Krista and I dipped our hands in the pool, which seemed a lot slimier than the hot pot. Still, the unsightly substance somehow reminded me of how many Icelanders believe that eating putrefied cubes of shark meat, called hakarl , is a great way to cure a hangover. Perhaps Icelanders know that only through worldly repulsion can one acquire inner calm. Maybe this place, like rotten dead fish, was on to something.
"It's getting late. We need to check into our hotel," Krista said to the couple. "But maybe we'll be back tomorrow."
We got back to our car in a hurry; the arctic winds had whipped up in the last couple of hours, dragging in an armada of gray clouds from the sea.

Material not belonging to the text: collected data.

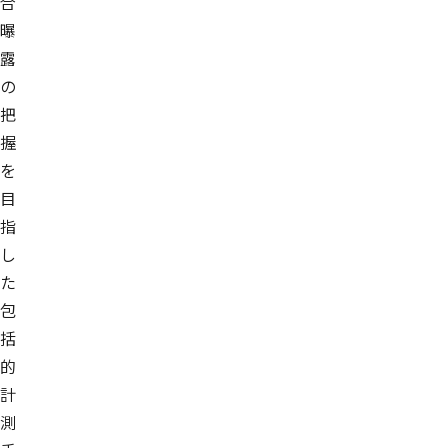
合
曝
露
の
把
握
を
目
指
し
た
包
括
的
計
測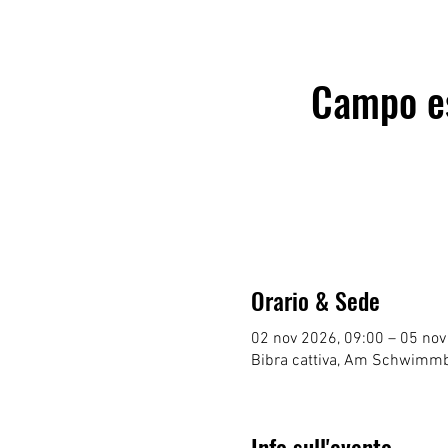
Campo es
Orario & Sede
02 nov 2026, 09:00 – 05 nov
Bibra cattiva, Am Schwimmb
Info sull'evento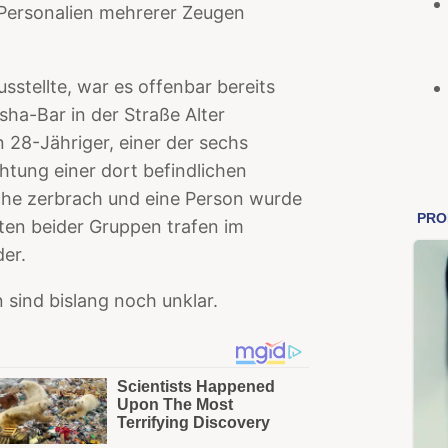
 Personalien mehrerer Zeugen
sstellte, war es offenbar bereits
ha-Bar in der Straße Alter
28-Jähriger, einer der sechs
chtung einer dort befindlichen
he zerbrach und eine Person wurde
gten beider Gruppen trafen im
er.
sind bislang noch unklar.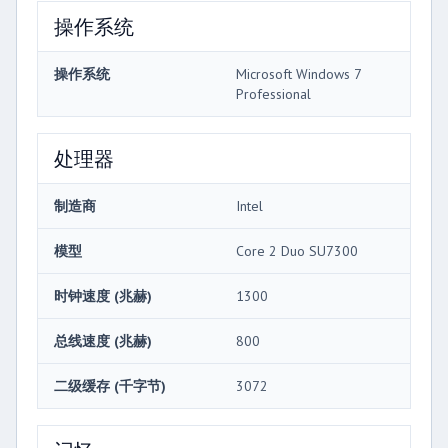
操作系统
操作系统
Microsoft Windows 7
Professional
处理器
制造商
Intel
模型
Core 2 Duo SU7300
时钟速度 (兆赫)
1300
总线速度 (兆赫)
800
二级缓存 (千字节)
3072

"Are we really coming back?" I asked.
"No," she said without a break in her stride. "I'm not getting in there."
We drove on a winding cliff road that brought us beneath the massive ice cap of Snaefellsjoekull, the setting for Jules Verne's "Journey to the Center of the Earth." On the other side, far below, I noticed a small patchwork of curvy manicured greenery straddling the coastline.
"That's pretty," I said. "Is that a golf course?"
"No," Krista said. "That's the town we're staying in."